- **GOAL OF THE EXERCISE**
Omitting the pictures, print every line below exactly as it stands.

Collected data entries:
————
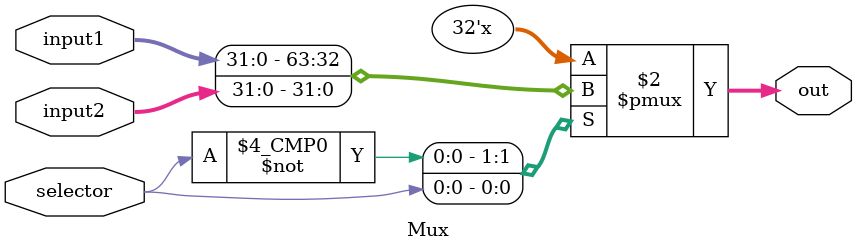
<source format=v>
module Mux 
#(parameter n=32)
(
input [n-1:0] input1, 
input [n-1:0] input2, 
input selector,
output reg [n-1:0] out
); 

always@(*)
begin
case(selector)
1'b0:out=input1;
1'b1:out=input2;
default:out=32'b0;
endcase
end
endmodule
</source>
————
- **WRITTEN RESPONSE**
<source format=v>
module Mux 
#(parameter n=32)
(
input [n-1:0] input1, 
input [n-1:0] input2, 
input selector,
output reg [n-1:0] out
); 

always@(*)
begin
case(selector)
1'b0:out=input1;
1'b1:out=input2;
default:out=32'b0;
endcase
end
endmodule
</source>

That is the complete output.